Karolu - do Wrocka to jednak trochę mi zajmie.
Wczoraj doszłam tylko do kiosku na rogu i dzisiaj mam zakwasy!!!
Tess - no ja też mam niezłomne postanowienie.

Zobaczymy co z tego wyjdzie.
Niestety Szczecin jeszcze dalej!

Chyba zbytnią optymistką byłam.
Ale ...za rok! Któż to wie, kto zapuka do Twojego realnego ogródka?
Izuniu - miałam taką nadzieję, że i do masażu moich plecków będzie, ale niestety płonne
marzenie. Akurat to okazało się chwytem reklamowym. Trza będzie poszukać
jakiegoś masażysty z krwi i kości.
A jak się robi brzuszki? Siadasz na siedzisku i odchylasz się w tył.
Można jeszcze inne ćwiczenia na nim robić, ale muszę pooglądać płytkę.
Trzeba było bardziej na południowy wschód...dobrze mówię?
- no dobrze mówisz, bo to bliżej, hihi....
Dinusiowi po głowie chodzą już stare, dobre zabawy - znaczy: lepiej.

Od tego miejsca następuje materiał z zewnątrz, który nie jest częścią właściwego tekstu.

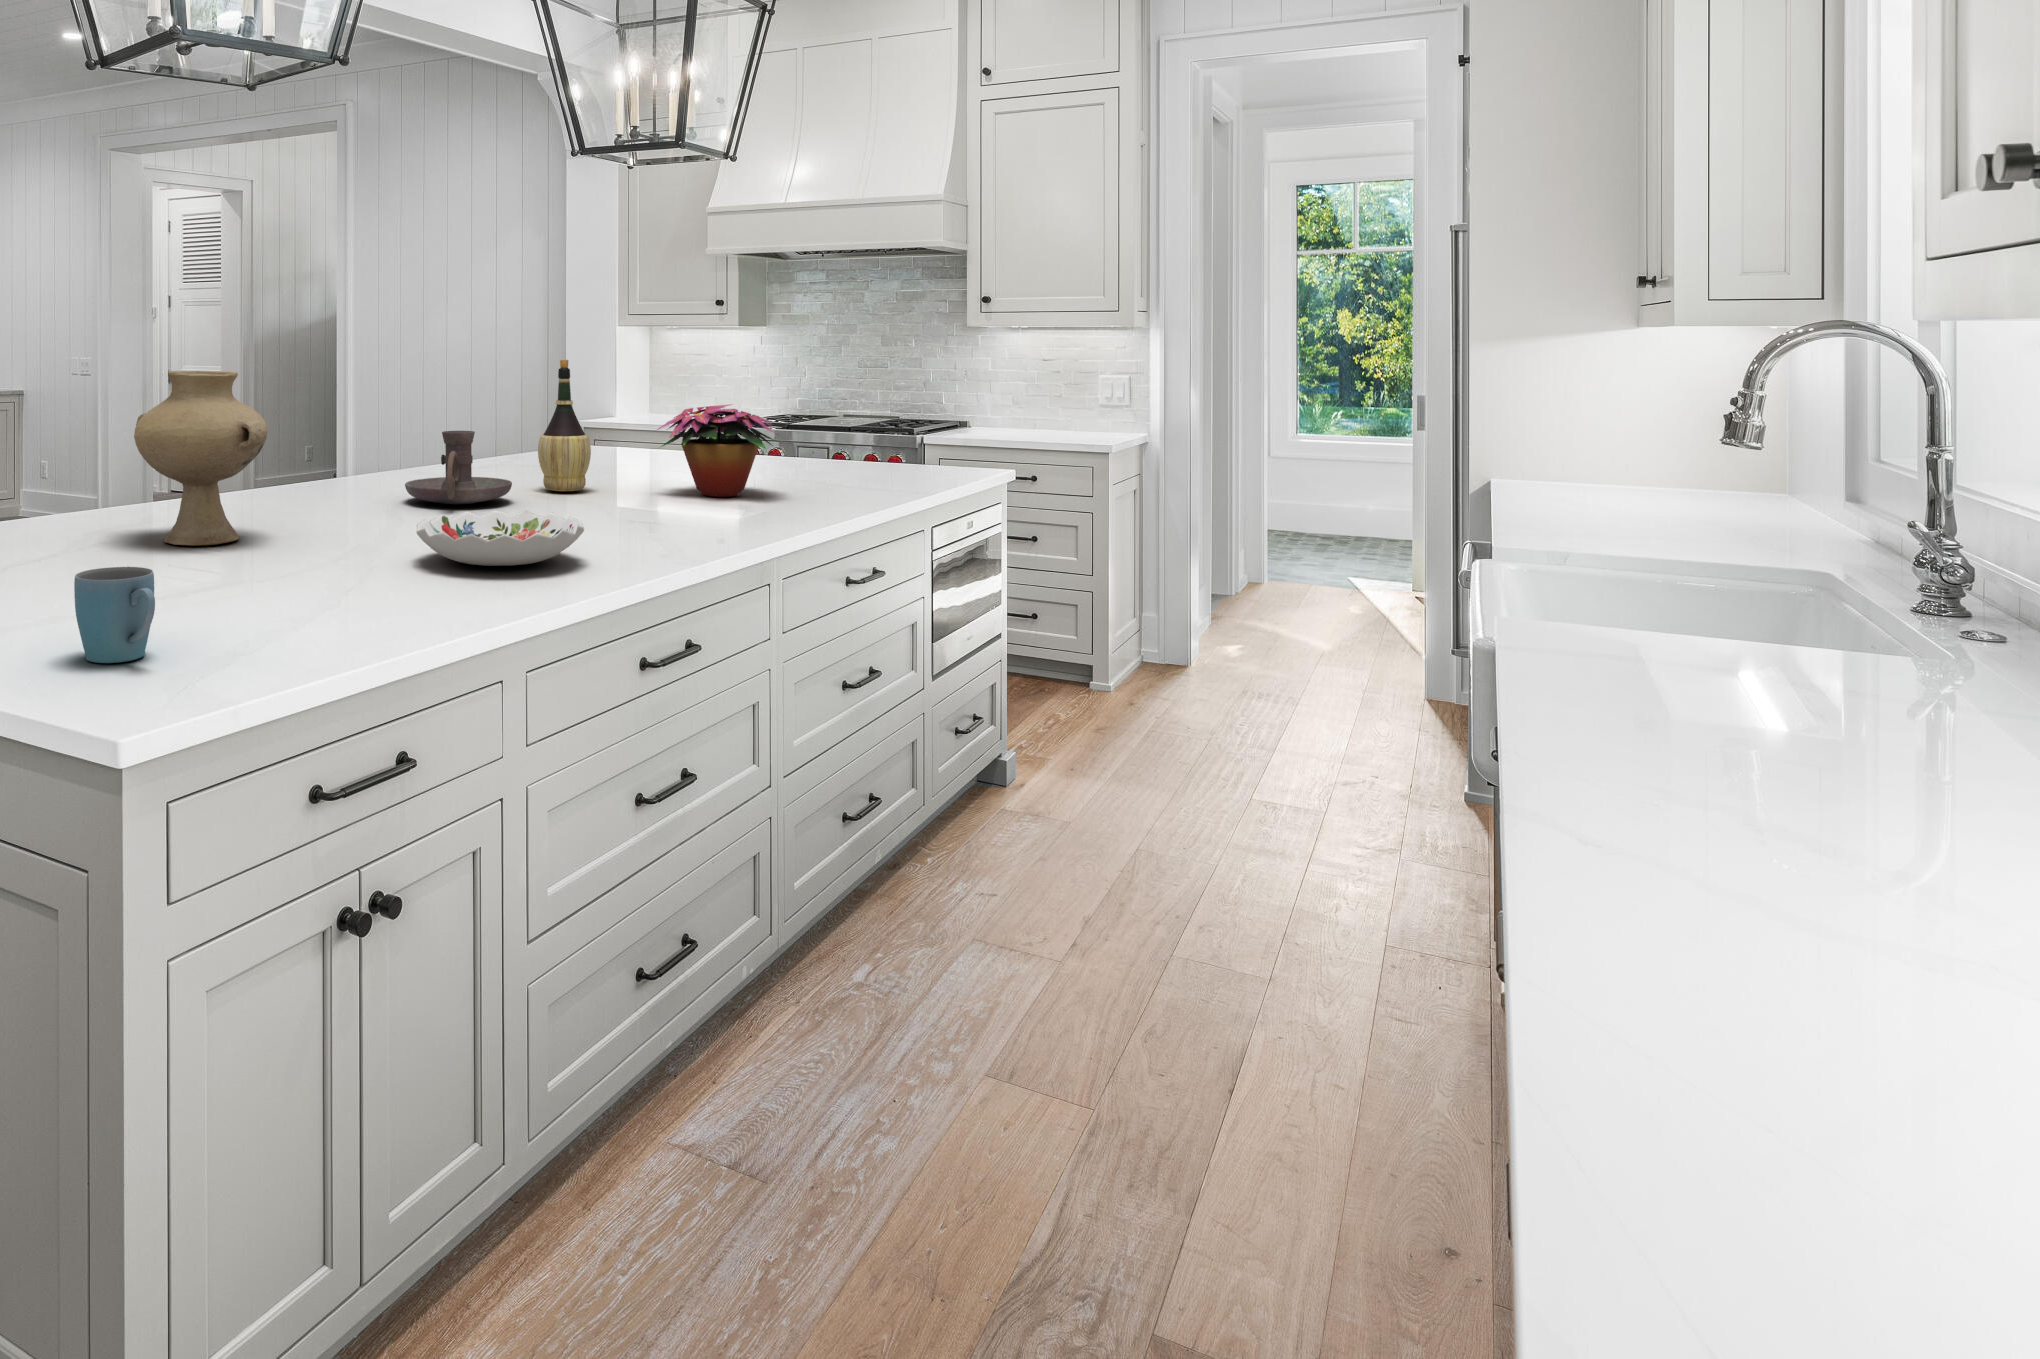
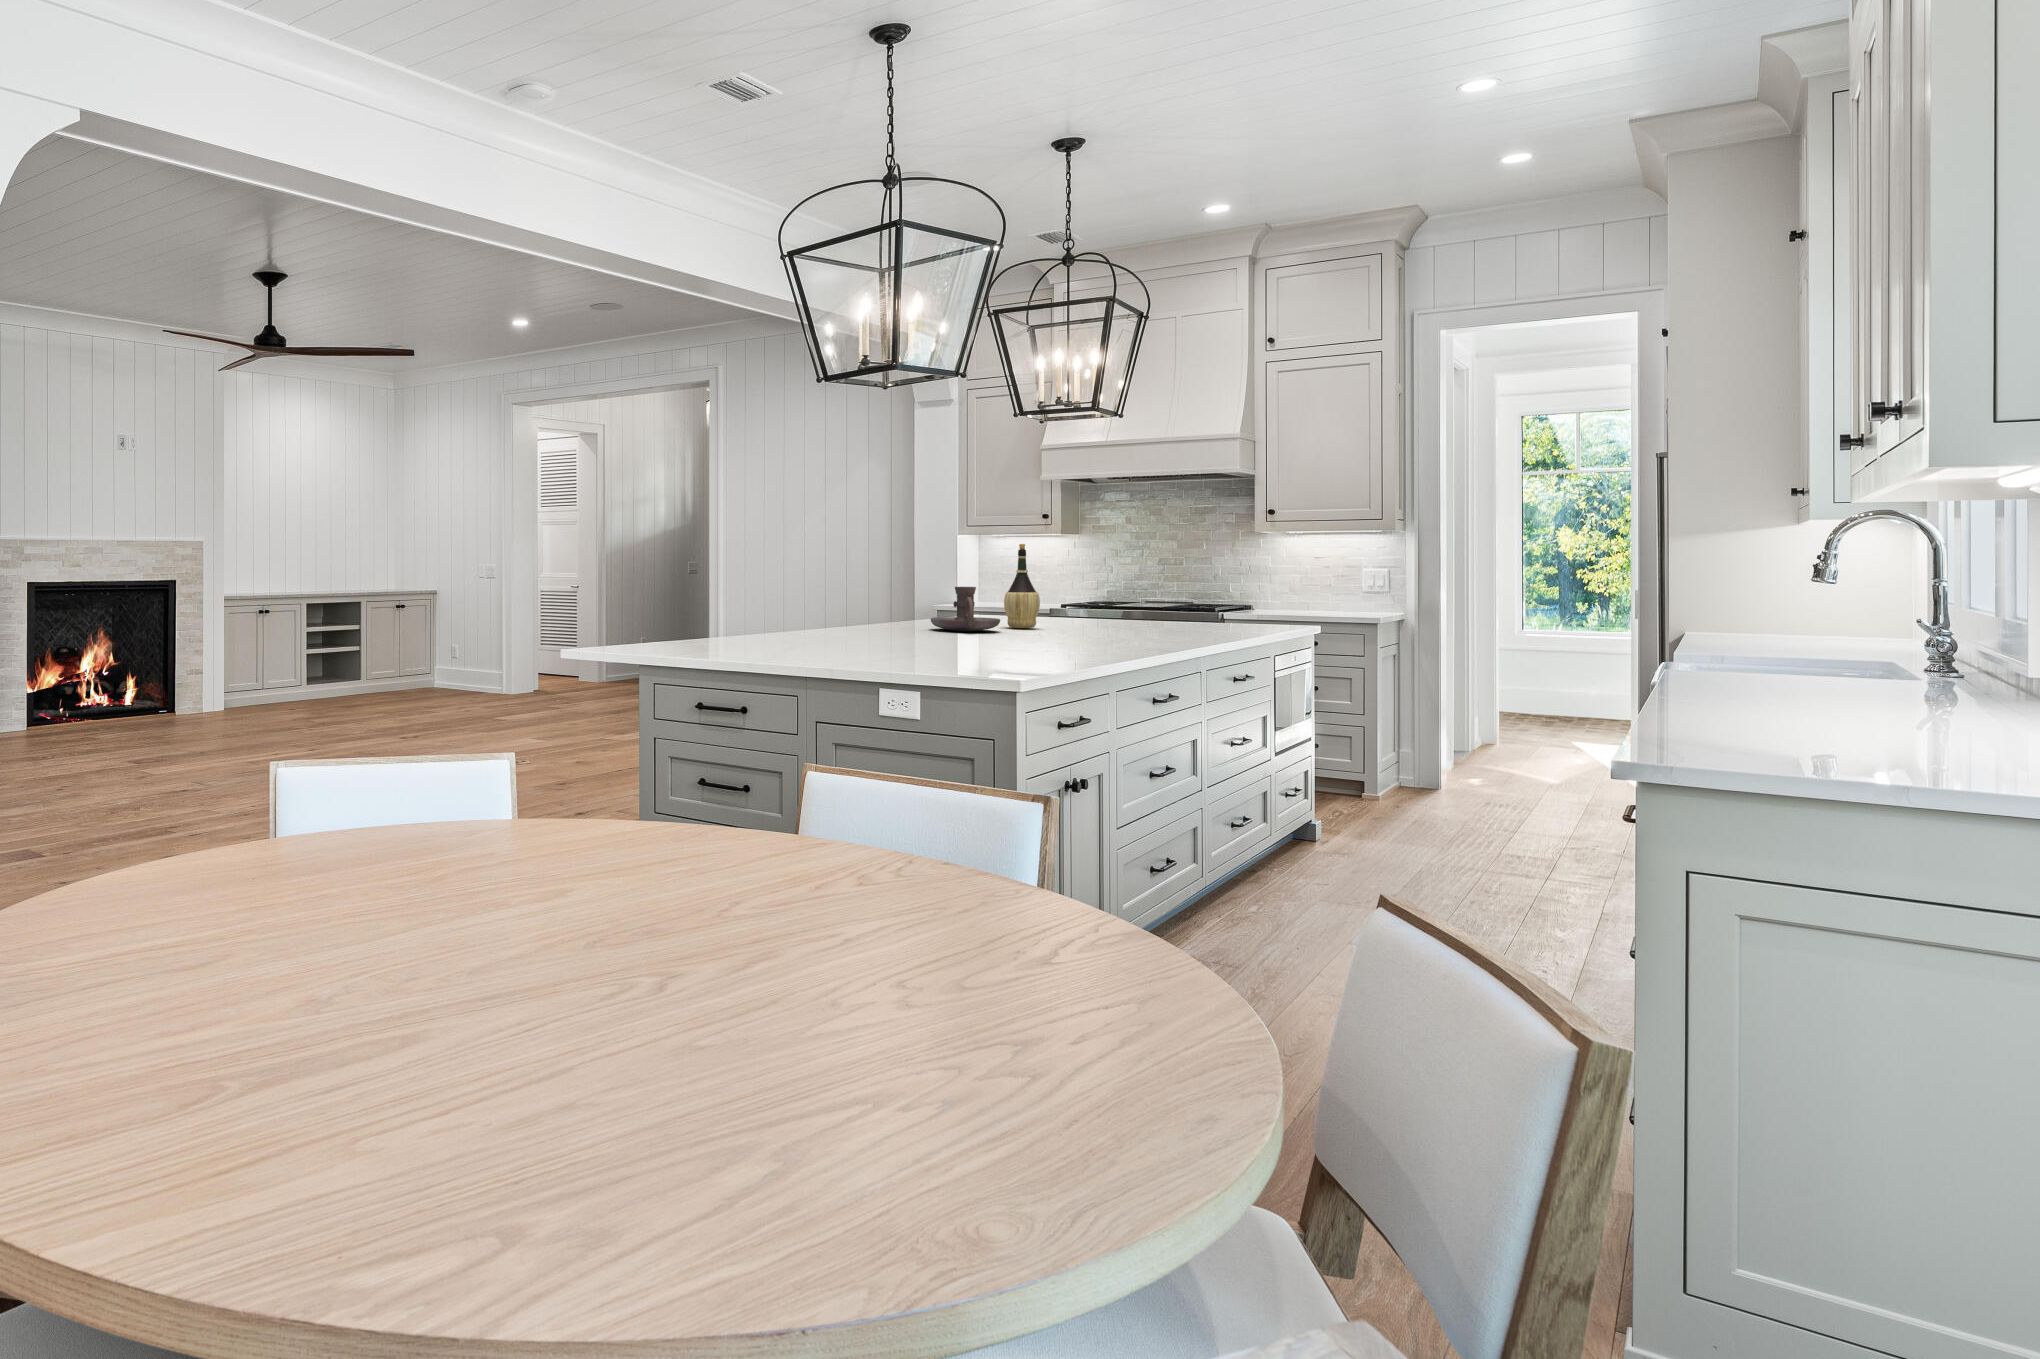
vase: present [134,371,267,546] -> none [812,542,899,640]
flower arrangement: present [657,404,778,497] -> none [1083,572,1177,632]
decorative bowl: present [416,510,584,566] -> none [998,622,1100,647]
mug: present [74,567,155,663] -> none [909,624,958,666]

Wygłaskałam go dzisiaj. To jest to, co Dinusie lubią najbardziej.
Jadwiniu - o matko! 200?! Zrobiłam 20 i mam dosyć
Mam parę pytanek w tej sprawie ale to jutro na pw się zapytam.
Grażynko - do wiosny jeszcze trochę czasu. Trzeba to wykorzystać!

To co napisałaś
jak dojdziesz to kondycja będzie taka
trzeba zmienić na
"dojdę, jak kondycja będzie taka

"
No coś trzeba robić, bo za dużo siedzę w pracy i w domu przed kompem.
Zosieńko - bardzo dziękuję! Mam nadzieję, że zakwasy jutro już będą mniejsze.
A póki co wiosny nie widać. Dzisiaj sypało i sypało! Samochody jechały żółwim tempem,
bo ślisko i niepewnie było.
A w Kotlinie dzisiaj w nocy najzimniej - minus 12 stopni.